Without this amendment, this Bill runs the clear danger of allowing the water companies and the Minister to overlook the serious range of health and environmental problems due to sewage pollution. With this amendment, that concern reliably disappears.

For all the reasons outlined in this briefing, this Amendment is recommended.


1 Marinet: Sand, Sea and Sewage, Appendix D : Pathogens occurring in Sewage contaminated bathing waters – Note: These same pathogens will occur in sewage contaminated rivers. www.marinet.org.uk/campaign-article/sand-sea-and-sewage
2 WHO Recommendations on Bathing Water Directive 2006/7/EC
and University of Exeter Medical School : Exposure to and colonisation by antibiotic-resistant E Coli in UK coastal water users: Environmental surveillance, exposure assessment, and epidemiological study (Beach Bum Survey). Author: Anne Leonard et al. 2018. www.sciencedirect.com/science/article/pii/S0160412017312345.

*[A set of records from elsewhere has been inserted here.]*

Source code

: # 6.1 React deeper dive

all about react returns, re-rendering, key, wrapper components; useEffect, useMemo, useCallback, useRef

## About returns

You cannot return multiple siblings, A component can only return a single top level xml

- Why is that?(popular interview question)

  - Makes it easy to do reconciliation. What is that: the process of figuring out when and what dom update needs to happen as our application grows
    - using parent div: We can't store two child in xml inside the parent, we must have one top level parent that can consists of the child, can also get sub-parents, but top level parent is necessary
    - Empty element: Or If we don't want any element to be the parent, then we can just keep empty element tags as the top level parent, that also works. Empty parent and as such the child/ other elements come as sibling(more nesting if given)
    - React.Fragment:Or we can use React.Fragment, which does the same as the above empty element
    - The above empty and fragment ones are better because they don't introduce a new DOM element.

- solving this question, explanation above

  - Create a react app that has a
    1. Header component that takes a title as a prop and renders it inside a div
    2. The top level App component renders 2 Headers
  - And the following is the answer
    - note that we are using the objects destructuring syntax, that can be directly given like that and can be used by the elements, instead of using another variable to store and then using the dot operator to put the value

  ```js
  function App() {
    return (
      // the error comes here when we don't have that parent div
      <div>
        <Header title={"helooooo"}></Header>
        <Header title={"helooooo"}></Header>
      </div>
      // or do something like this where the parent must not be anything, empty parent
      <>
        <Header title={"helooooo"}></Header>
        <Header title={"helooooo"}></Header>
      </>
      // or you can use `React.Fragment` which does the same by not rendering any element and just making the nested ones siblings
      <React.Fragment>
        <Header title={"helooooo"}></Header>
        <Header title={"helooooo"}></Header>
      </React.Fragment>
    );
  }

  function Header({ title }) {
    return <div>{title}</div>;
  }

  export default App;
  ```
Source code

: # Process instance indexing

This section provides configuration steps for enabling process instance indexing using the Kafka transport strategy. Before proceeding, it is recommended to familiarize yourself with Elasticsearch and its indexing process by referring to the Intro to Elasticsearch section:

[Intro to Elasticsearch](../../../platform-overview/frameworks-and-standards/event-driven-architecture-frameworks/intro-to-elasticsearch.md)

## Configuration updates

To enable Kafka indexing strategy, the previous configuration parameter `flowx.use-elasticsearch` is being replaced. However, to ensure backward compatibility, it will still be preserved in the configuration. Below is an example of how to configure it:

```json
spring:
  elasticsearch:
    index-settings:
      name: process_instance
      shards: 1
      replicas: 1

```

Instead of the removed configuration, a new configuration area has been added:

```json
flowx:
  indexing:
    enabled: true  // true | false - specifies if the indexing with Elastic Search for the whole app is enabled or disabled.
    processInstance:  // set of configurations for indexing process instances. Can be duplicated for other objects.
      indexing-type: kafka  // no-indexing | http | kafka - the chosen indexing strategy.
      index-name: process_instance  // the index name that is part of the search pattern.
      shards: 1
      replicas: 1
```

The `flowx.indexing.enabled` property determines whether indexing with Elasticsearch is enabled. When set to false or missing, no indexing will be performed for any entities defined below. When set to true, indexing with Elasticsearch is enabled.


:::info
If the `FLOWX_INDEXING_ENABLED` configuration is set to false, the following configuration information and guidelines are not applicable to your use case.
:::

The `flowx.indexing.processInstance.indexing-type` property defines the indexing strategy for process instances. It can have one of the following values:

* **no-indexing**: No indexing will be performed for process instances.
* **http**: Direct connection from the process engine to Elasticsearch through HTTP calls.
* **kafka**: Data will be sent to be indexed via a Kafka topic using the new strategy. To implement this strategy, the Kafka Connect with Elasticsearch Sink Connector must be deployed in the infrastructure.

3 UK Bathing Water Regulations 2013 www.legislation.gov.uk/uksi/2013/1675/contents/made.
4 See: The Outdoor Swimming Society, for example : www.outdoorswimmingsociety.com.
5 H.M.Government website with historic monitoring data and records www.gov.uk/government/collections/bathing-waters and Environment Agency website with detailed site by site records http://environment.data.gov.uk/bwq/profiles/.
6 See Marinet Sand, Sea and Sewage, Appendix A, Table F for the European-wide performance levels and the same Marinet report, section titled An Overview: English Bathing Water Quality and Associated Sewage Treatment Practices for an explanation of these discretionary monitoring practices www.marinet.org.uk/campaign-article/sand-sea-and-sewage.
7 The Guardian, Water firms discharged raw sewage into England’s rivers 200,000 times in 2019.
8 HMG 25 Year Plan to Improve the Environment 2018 www.gov.uk/government/publications/25-year-environment-plan.